In 2001 I met the Barn Girls. In 2005 I made my first wave of college friends. In 2007 I went to Bolivia and developed friendships there. 2008 through 2010 saw new friendships through college and work. In 2013 I moved to New York City; in 2015 I joined the soccer team.

In a seeming catch-22, if people want to make friends it seems they should already have friends. Other options are to go to college. Or grow up working on a farm. Or travel. Or get a job. Or join a soccer team. All of these strategies have worked for me.

But really this data is way too anecdotal to draw any conclusions, so do whatever you want.

The powers of Snapchat should not be underestimated.

I quit Facebook and Instagram; they’re not shown as options here. My friends have never been big Tweeters. Many friendships are maintained through in-person visits, even if only a few times per year. We may not keep in touch well in the interim, but we pick right back up from wherever we left off.

The truth is I’m communication-agnostic. I don’t care what medium we use. I just like to feel connected.


A Few Notes on Methodology

Who’s missing: There is one group noticeably missing — a community of teenagers I used to teach. I left my position as their teacher last summer, but they’ve transitioned from students to friends. I now see them at least once or twice per month. But because they’re minors, their privacy feels more precious (though they’d probably be the last to say so — you should see their digital footprints). Had they been included, they would have altered a few graphs in statistically significant ways: skewing the age histogram younger; the race/ethnicity graph more black and significantly more Hispanic/Latina; and adding a bar for the messaging app Kik in the modes of communication graph.

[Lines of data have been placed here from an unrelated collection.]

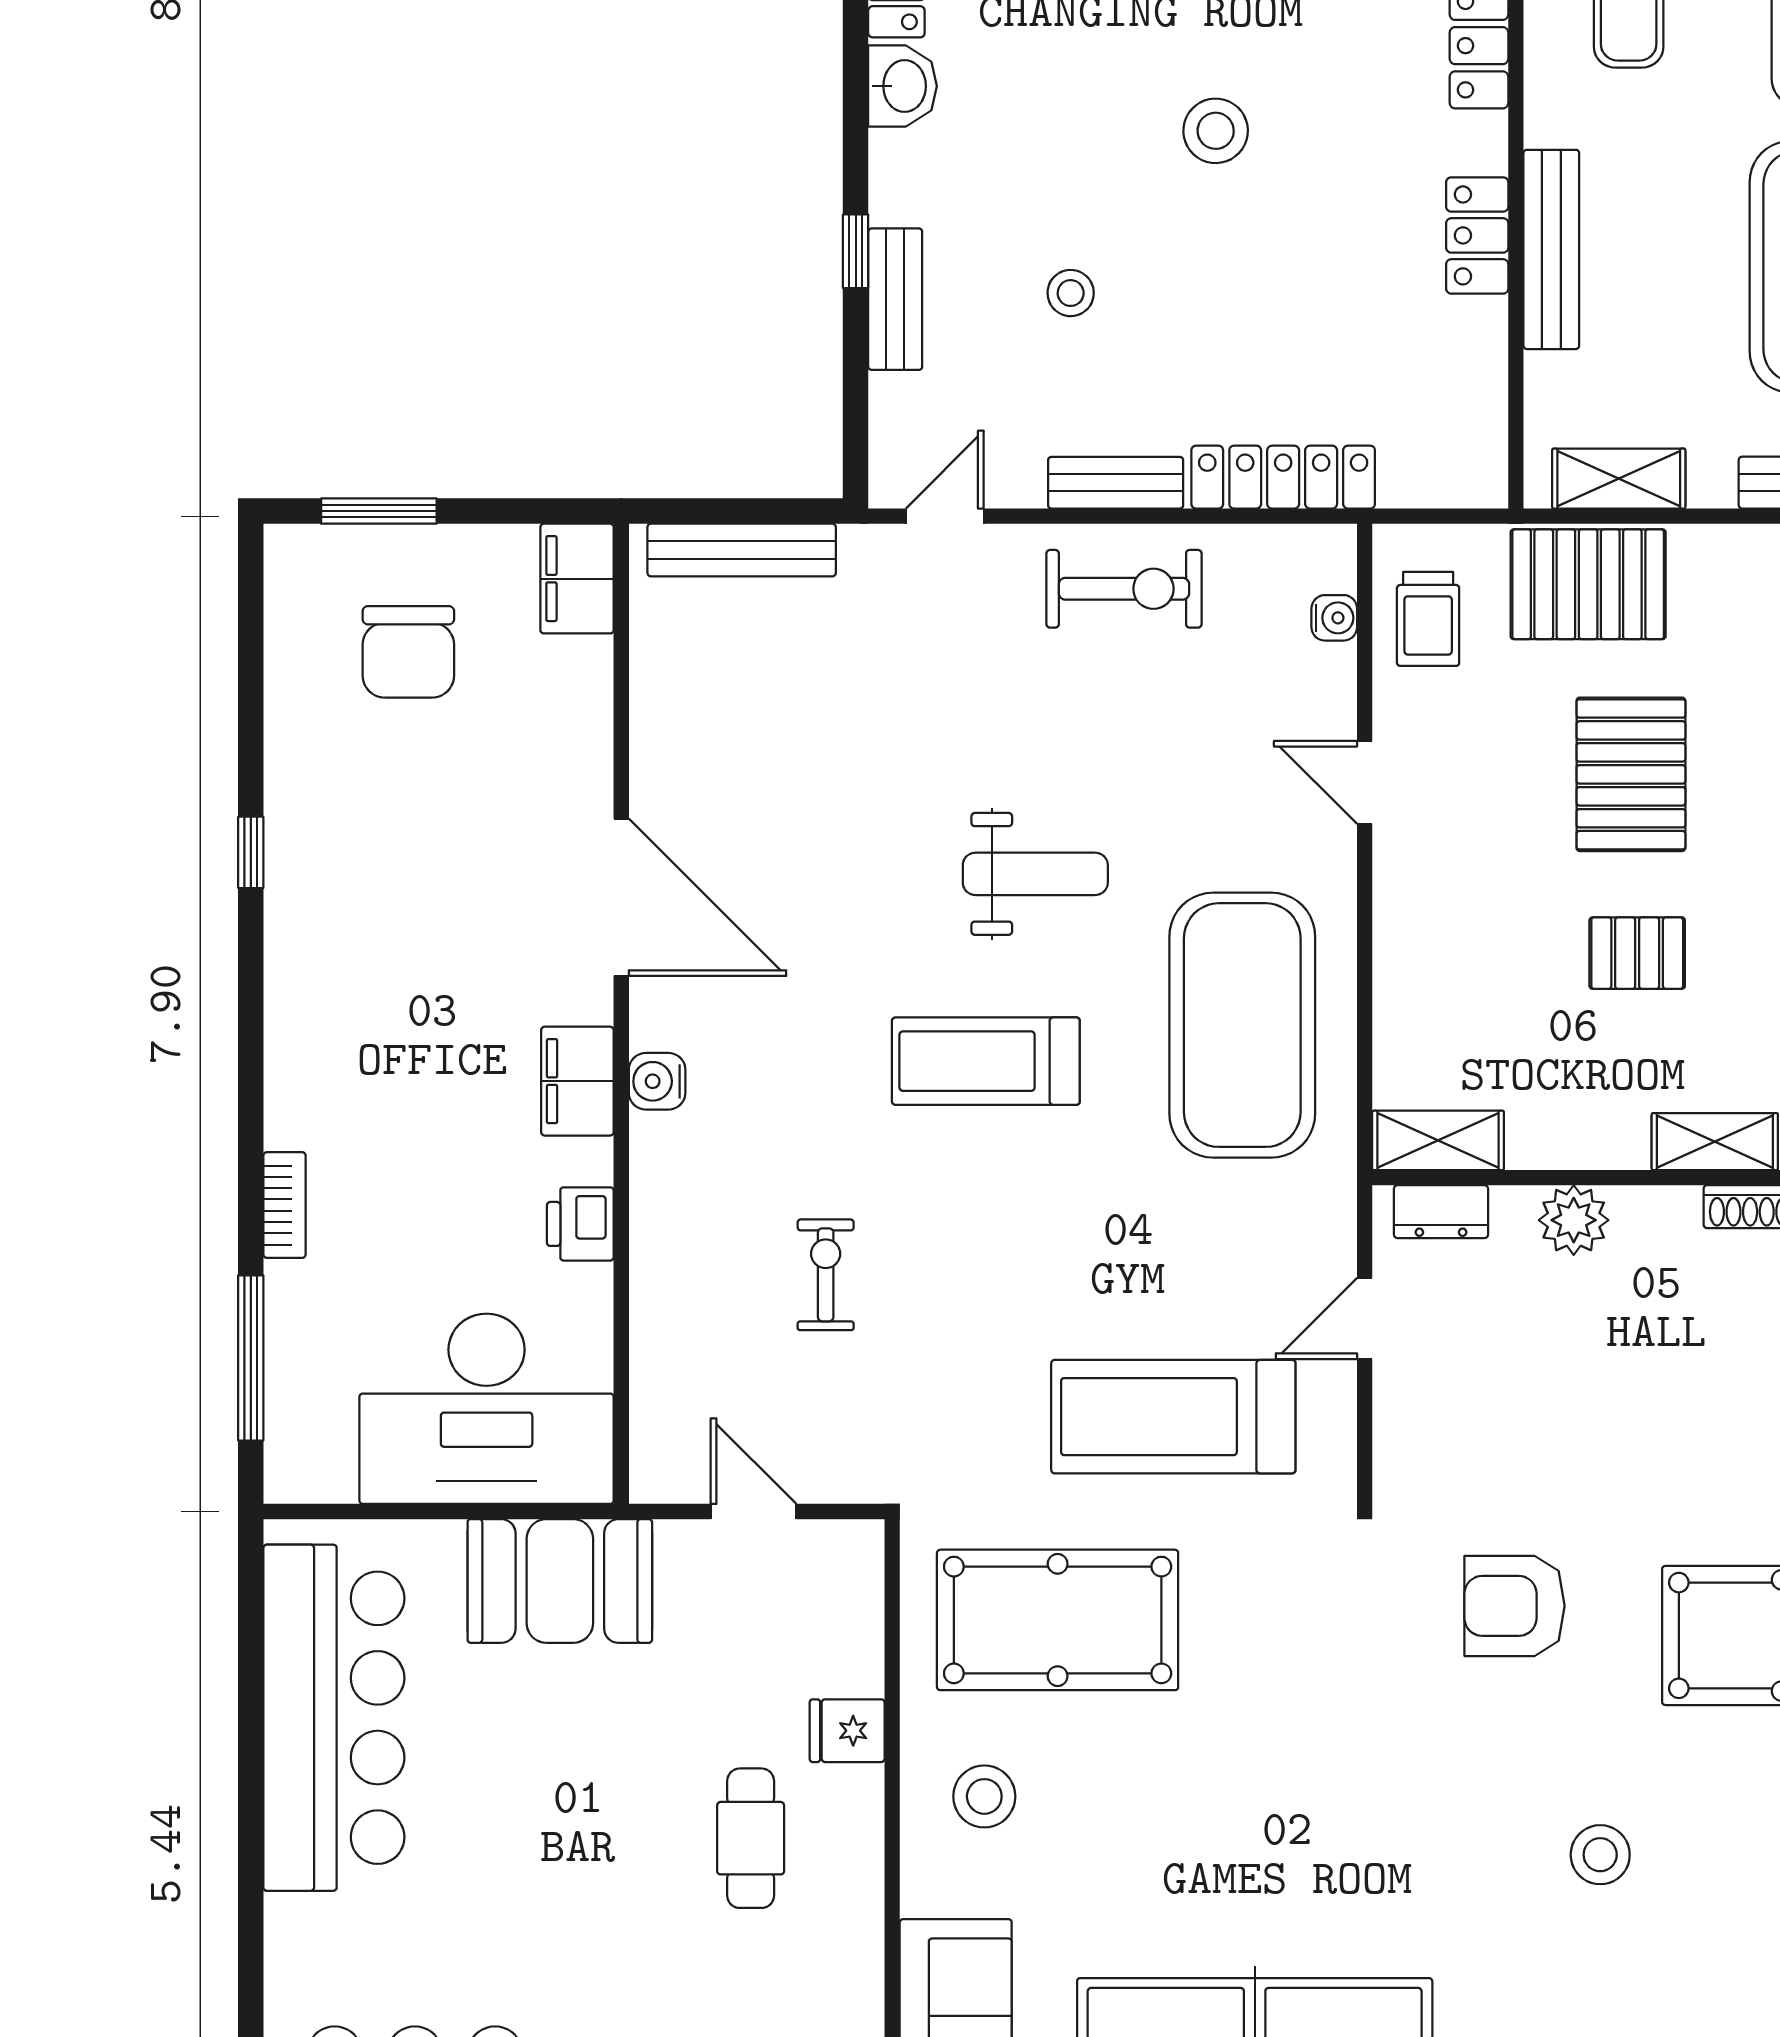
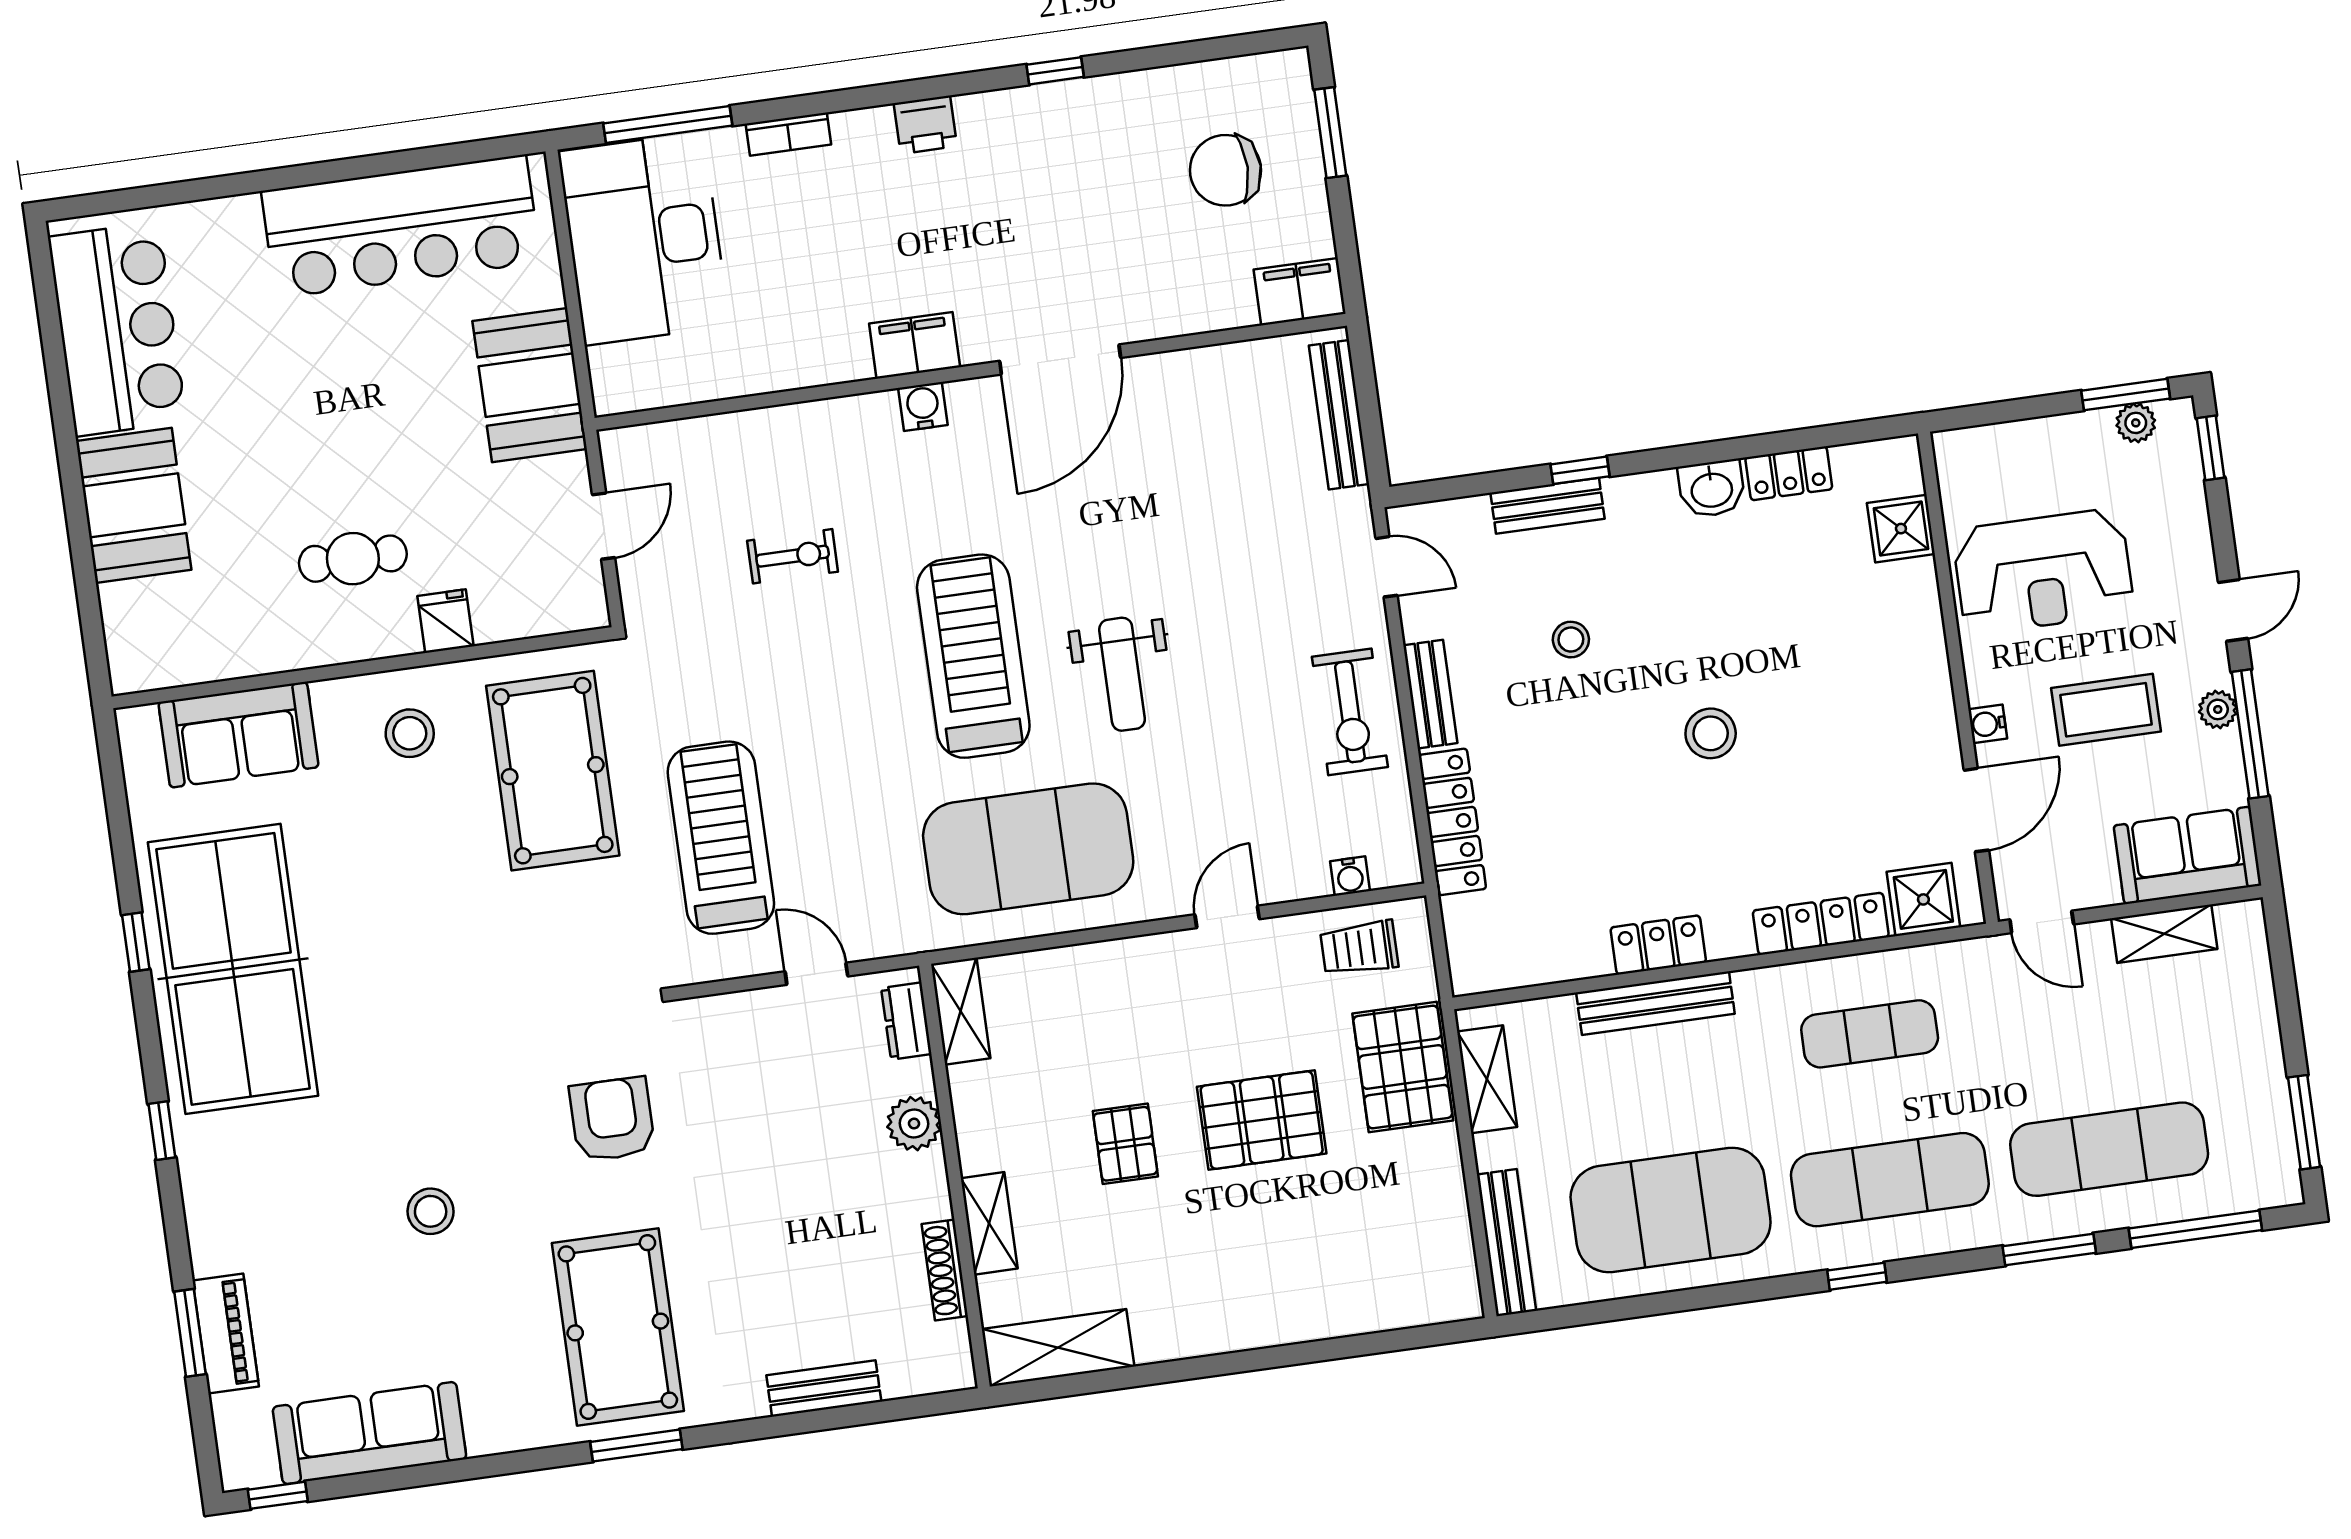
treadmill: (986, 1061) -> (973, 656), width x1.37, depth x1.38
printer: (580, 1224) -> (925, 125), moved, turned 180
desk: (487, 1409) -> (644, 239), moved

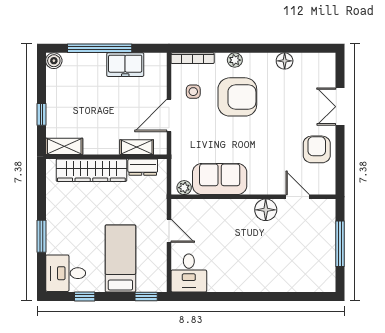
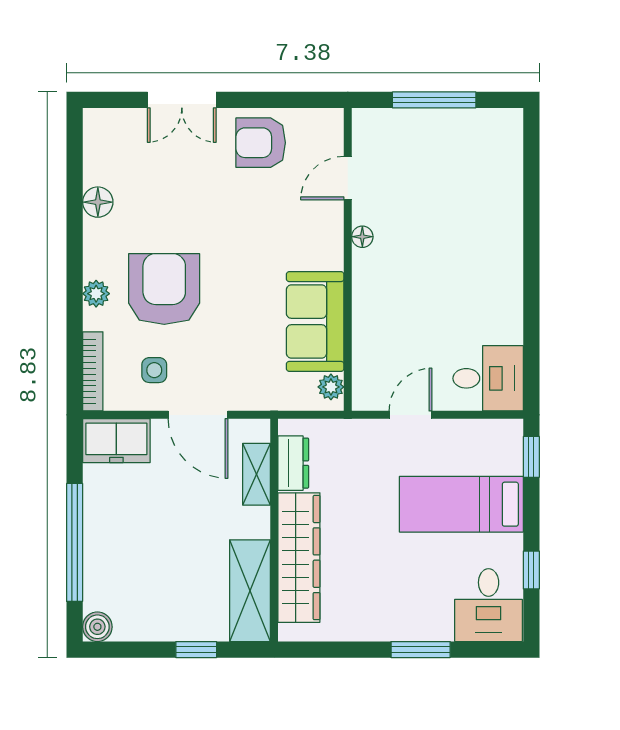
freezer: (125, 65) -> (116, 441), moved, turned 90
shelving: (64, 146) -> (250, 591), width x1.50, depth x1.33
floor lamp: (266, 210) -> (362, 237), width x0.53, depth x0.53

On Gender and Race: I would have much preferred to represent gender as it truly is — that is, a spectrum, and one that shifts for each person with time — rather than as three discreet categories. Because we all know by now that that’s not how gender works. But quantifying each person’s place on a gender spectrum would require their self-identification; I wasn’t going to decide each person’s identity for them — that would be weird. Unfortunately there wasn’t sufficient time to administer a survey, so here we are. I confirmed friends’ gender identities with them as needed.

The race/ethnicity category by far required the most confirmation on a case-by-case basis.

Privacy: Friends were alerted about the project and consented by default. Exact addresses were not used on the map — that would also be weird — which is why partners who live together appear to live apart.

Tools: Charts, graphs, and maps were made with help from Gephi, Google Charts, ggplot2 in R, CartoDB, and Beyoncé’s Lemonade.